- WHAT IS EXPECTED -
Go through the listing and count the lines with "should" in them; write only the number.

- RECORDS SHOWN -
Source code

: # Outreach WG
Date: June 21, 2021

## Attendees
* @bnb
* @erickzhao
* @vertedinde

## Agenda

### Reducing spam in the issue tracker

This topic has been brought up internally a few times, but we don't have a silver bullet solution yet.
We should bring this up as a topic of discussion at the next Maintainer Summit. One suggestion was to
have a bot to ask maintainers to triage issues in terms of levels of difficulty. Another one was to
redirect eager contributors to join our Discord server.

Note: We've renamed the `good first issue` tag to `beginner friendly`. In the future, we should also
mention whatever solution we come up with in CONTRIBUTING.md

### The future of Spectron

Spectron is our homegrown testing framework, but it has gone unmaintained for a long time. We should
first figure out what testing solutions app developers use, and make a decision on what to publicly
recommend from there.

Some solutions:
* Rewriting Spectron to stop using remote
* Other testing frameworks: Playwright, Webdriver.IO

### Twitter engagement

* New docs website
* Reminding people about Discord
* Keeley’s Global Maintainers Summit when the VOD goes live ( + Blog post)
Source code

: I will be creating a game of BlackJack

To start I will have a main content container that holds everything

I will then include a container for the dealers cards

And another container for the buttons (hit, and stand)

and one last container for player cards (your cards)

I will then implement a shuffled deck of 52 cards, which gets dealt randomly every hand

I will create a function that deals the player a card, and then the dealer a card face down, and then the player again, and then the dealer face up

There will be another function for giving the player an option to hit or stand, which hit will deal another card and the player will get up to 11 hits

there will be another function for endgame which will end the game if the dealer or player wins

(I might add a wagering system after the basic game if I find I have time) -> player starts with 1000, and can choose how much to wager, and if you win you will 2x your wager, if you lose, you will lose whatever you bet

- TASK RESULT -
3